It sounds as if you need to learn a little more theory -- a musical phrase can have a mixture of note lengths, and an unchanging tempo.
A metronome provides you with a regular pulse. You are not necessarily expected to play a note on each tick, and often you'll also want to play notes in-between ticks.
As a simple example, if you set the metronome to tick on quarter notes, and the phrase you're practising starts with two eighth notes, then you would play the first eighth note on a tick, and the second eighth note halfway between that and the next tick.
Three ways in which a metronome can help with practice:
Improving your basic rhythm
It's easy for beginners to fall into the trap of just trying to get the notes out in the right order, speeding up for the easy bits, slowing down for the difficult bits. Practising with a metronome helps train yourself to maintain a tempo.
There's nothing wrong with expressive tempo changes, of course. In some styles of music, it's important to slow down and speed up, for expression. But that's not the same as speeding up for the easy bits and slowing down for the hard bits (indeed, a great musician will often slow down to coax more feel out of the "slow" parts of the music, and speed up to get maximum effect from the lively parts).
Building up to playing complex parts at fast tempos
A good way to learn complex parts, is to learn them at a slow tempo, then incrementally increase the tempo. There are two challenges here:
- The temptation to go too fast, when we're supposed to be practising slow.

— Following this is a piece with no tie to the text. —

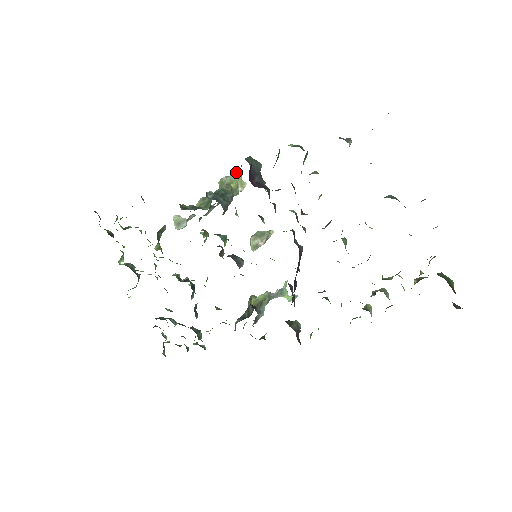
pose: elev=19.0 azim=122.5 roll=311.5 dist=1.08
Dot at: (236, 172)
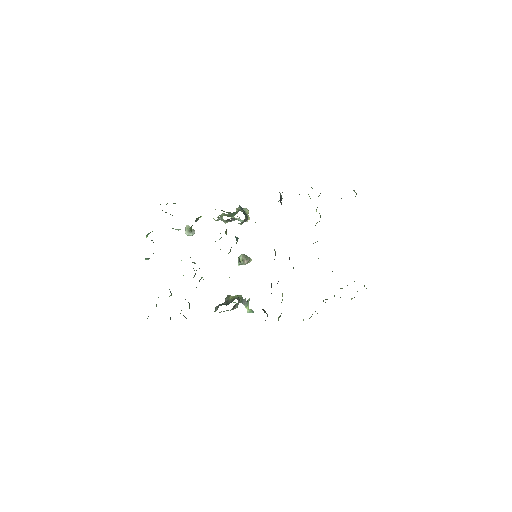
Dot at: occluded
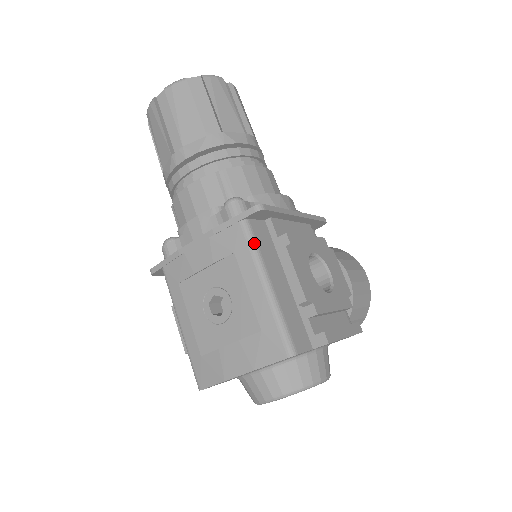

- The tendency to slow down for the fiddly part, without realising it.
Following a metronome helps with both of these.
Improving your "internal metronome"
One great exercise, for testing and improving your innate sense of rhythm and tempo, is to keep halving the tempo of the metronome, while playing your part at the same tempo.
So, if you're practising something at 120bpm, start the metronome at 120bpm. You get a tick every beat. Get comfortable playing a part over that. It should be pretty easy.
Then set the metronome to 60bpm. Now you get a tick for the first and third beat of every bar, but you have to "feel" the second and fourth beats. Keep playing. It should still be quite easy.
Then set the metronome to 30bpm. Now you only get a tick on the first beat of each bar. You have to concentrate harder to keep to the rhythm. Your challenge is to stay in synch, so the metronome tick continues to coincide with your playing. If your metronome has slow enough settings, you can have one tick every two bars, or every four bars - and if you can stay in synch with that, you're good.
This exercise makes good use of a metronome, while getting away from the robotic feel that some people fear from metronomes.
You can also practice with drum machines, for something with more feel than a metronome.